At the beginning of their career Sevendust’s albums were all produced by Jay Jay French, the band’s manager and a founding member of heavy metal hair band Twisted Sister. When they decided to go their separate ways, Sevendust produced their own albums alongside Sean Groove for several years. It is intriguing that at this late juncture in their career the band decided to work with Grammy winner Johnny K, who produced Disturbed’s The Sickness among other good albums.
The results sound nothing but good for Sevendust. The band have tightened up their alternative-metal direction and put it in a neat package. Clint Lowery, who left in 2003 to play in his brother’s band Dark New Day, also returns as Sevendust’s guitarist. Songs like “Last Breath” have a very catchy, modern-rock radio feel to them with smooth, overdubbed vocals over a pounding but funky rhythm, while the guitars focus on riffs rather than fanciful fretwork.
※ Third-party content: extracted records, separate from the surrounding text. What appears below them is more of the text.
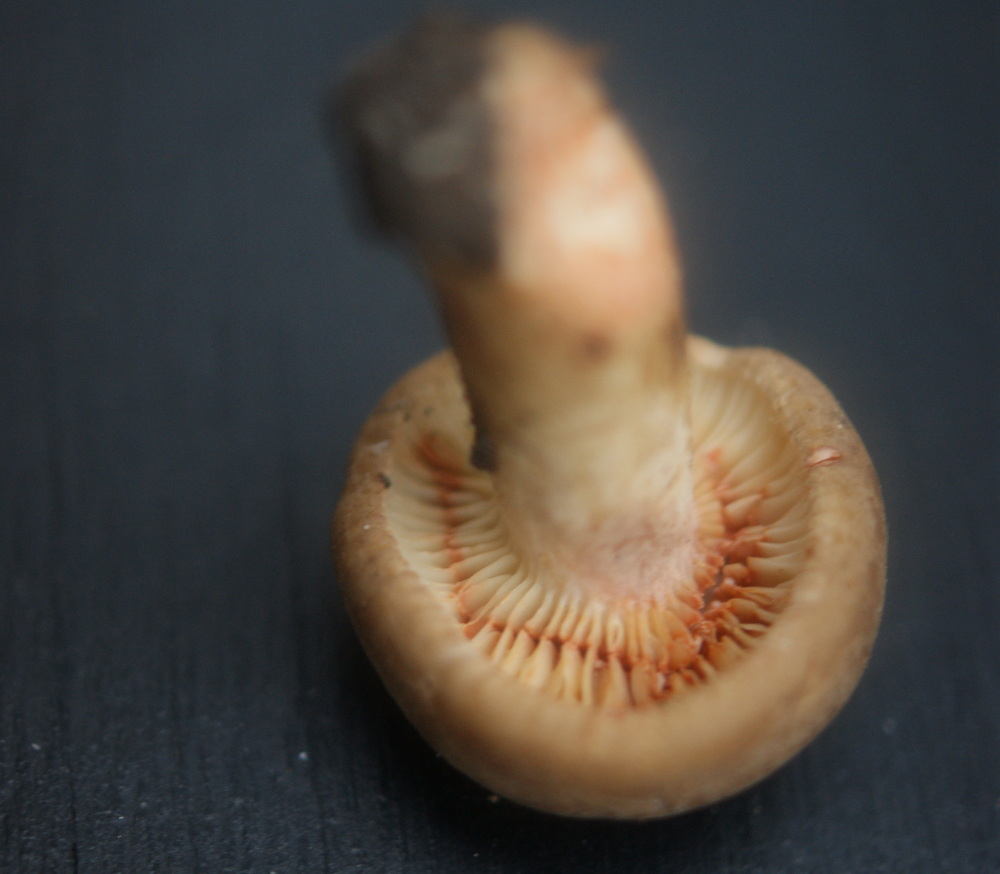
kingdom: Fungi
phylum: Basidiomycota
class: Agaricomycetes
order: Russulales
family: Russulaceae
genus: Lactarius
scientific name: Lactarius acris
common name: rosamælket mælkehat
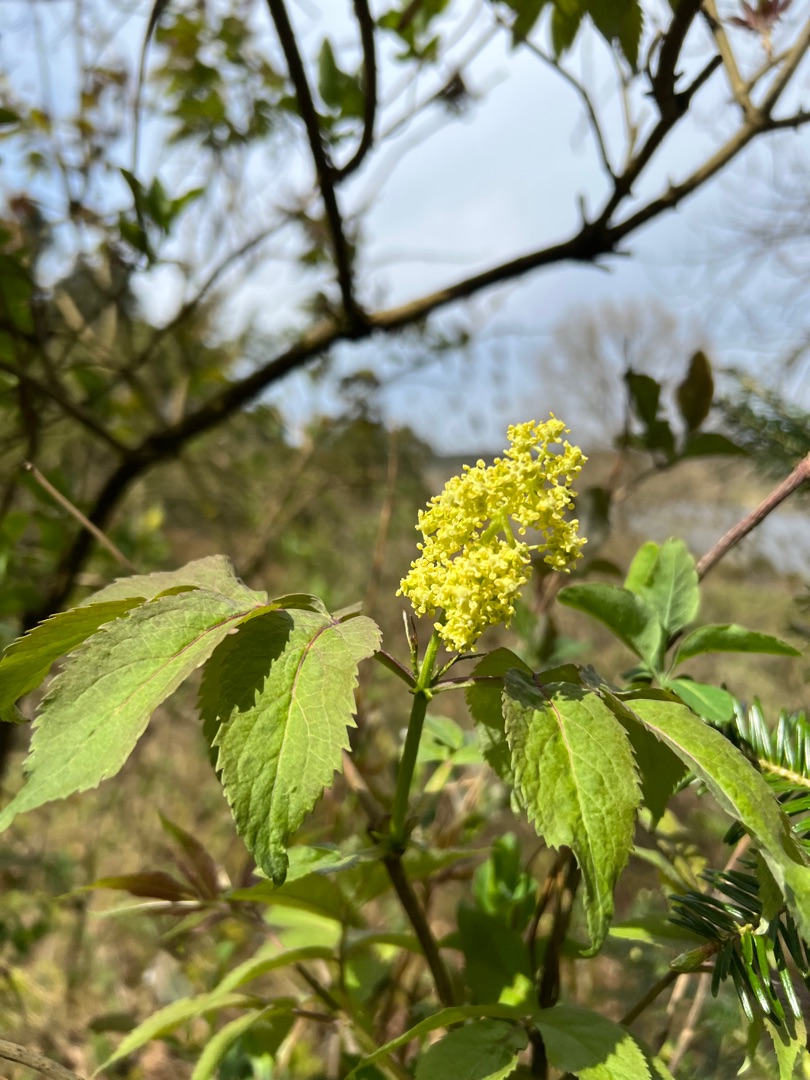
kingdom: Plantae
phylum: Tracheophyta
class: Magnoliopsida
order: Dipsacales
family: Viburnaceae
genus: Sambucus
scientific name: Sambucus racemosa
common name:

Sevendust have always branched out into more melodic directions while maintaining their heaviness, and this album is no exception. “Karma” is a perfect example of this, a catchy, well-written tune with an underlying crunch of rhythm guitars and drums keeping it from getting too mushy and soft. No one song goes way out there—“Confessions” head in a softer direction, while “Ride Insane” goes heavier—and Cold Day Memory maintains an excellent balance.
Sevendust were smart to bring in some fresh blood as far as production goes, and the songwriting definitely seems more energized now that Lowery has returned. If you are not already a Sevendust fan, Cold Day Memory is probably not going to be the album that wins you over. Still, this is a highly recommended pickup, and should end up being one of the band’s more successful albums.